Günümüz sınırsız bir bilgi dünyasıdır ama bilgelik için aynı şeyi söylemek maalesef mümkün değil. Gerçekleri okuyarak, araştırarak ve ezberleyerek herkes bir konu hakkında bilgi sahibi olabilir. Bilgelikse, bilgiyi alır ve deneyim, değerlendirme süreçlerinden geçirerek hayata uyarlar. Şu güzel tespitte vurgulandığı gibi:
“Bilgi, domatesin meyve olduğunu bilmektir. Bilgelikse, onu meyve salatasına koyMAMAyı bilmektir."

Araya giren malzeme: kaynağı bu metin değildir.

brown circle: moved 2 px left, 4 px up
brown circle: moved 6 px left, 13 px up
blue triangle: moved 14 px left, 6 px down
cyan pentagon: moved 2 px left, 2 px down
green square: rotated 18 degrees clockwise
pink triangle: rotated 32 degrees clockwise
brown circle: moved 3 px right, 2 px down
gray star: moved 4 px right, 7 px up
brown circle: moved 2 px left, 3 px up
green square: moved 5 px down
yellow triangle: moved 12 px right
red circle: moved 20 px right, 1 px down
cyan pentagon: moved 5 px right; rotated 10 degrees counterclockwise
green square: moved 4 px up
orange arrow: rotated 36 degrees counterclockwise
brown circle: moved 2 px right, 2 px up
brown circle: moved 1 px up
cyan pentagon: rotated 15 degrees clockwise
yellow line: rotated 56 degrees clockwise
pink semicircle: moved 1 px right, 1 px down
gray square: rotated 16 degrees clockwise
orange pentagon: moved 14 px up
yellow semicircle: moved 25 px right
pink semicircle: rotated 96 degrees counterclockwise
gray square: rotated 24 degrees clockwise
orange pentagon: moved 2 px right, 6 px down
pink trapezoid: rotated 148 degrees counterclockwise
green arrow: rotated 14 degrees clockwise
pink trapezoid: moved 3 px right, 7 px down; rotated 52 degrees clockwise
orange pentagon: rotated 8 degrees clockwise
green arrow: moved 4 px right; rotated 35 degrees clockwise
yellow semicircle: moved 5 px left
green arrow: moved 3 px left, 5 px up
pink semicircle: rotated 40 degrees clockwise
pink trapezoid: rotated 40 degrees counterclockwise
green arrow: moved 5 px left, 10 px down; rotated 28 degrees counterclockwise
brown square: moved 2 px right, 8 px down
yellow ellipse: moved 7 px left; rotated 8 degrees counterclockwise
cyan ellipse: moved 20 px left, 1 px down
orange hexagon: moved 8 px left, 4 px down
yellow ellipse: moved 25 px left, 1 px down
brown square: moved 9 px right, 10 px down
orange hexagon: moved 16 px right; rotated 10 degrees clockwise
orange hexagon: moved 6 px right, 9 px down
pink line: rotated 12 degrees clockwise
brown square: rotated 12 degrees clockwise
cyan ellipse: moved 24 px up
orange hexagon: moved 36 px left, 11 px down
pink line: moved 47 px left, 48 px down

Bazı insanlar eski deyimle malumatfuruşturlar. Bilmedikleri yoktur. Çok okur, seminerden seminere, eğitimden eğitime koştururlar. Ancak anlamlı bir bütünlüğe dönüştüremedikleri sürece bu bilgilerden yararlanamaz, kendilerini ve yaşamlarını iyileştiremedikleri için de sonunda şu “çok bilmiş” sonuca varırlar: “Bilmek iyi bir şey değil! Bilmeyen daha mutlu!”
Bilgelik, öğrenileni zihnin nasıl kullandığını anlamayı gerektirir ve zihnin kendi kendini izlemesiyle geliştirilir. Bu zihin hali psikolojide, üst-biliş ya da öz farkındalık olarak tanımlanır.

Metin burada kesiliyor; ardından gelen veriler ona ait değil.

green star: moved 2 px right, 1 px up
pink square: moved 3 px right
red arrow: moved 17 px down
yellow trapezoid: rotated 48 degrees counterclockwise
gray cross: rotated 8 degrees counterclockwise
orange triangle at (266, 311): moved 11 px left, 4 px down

Kendi kendini gözlemleme - ya da kendini izleyen zihin – becerisinin geliştirilmesi, zihinsel ve bedensel sağlığın olmazsa olmazıdır.
Öz farkındalık, pratiğini yaparak daha iyi olabileceğimiz bir beceridir. O nedenle bilgiyi kazanmakla yetinmemeli, işlemeli, etkin biçimde hayata uyarlayabilmeliyiz.
Unutmayın; bilgi biriktirilirken, bilgelik geliştirilir.
Bilgi kaybedilebilirken, bilgelik sonsuza kadar sürer.
Birey ve toplum olarak daha iyi ve sağlıklı yaşamamız için, zihnimizi gereksiz bilgi çöplüğüne dönüştüren, ilaçlarla uyuşturan, anlamsız kurallarla, seviyesiz yayınlarla körelten değil, geliştiren, bilgilendiren ve bilgeleştiren öğretmenlere, doktorlara, toplumbilimcilere ve medyaya ihtiyacımız var.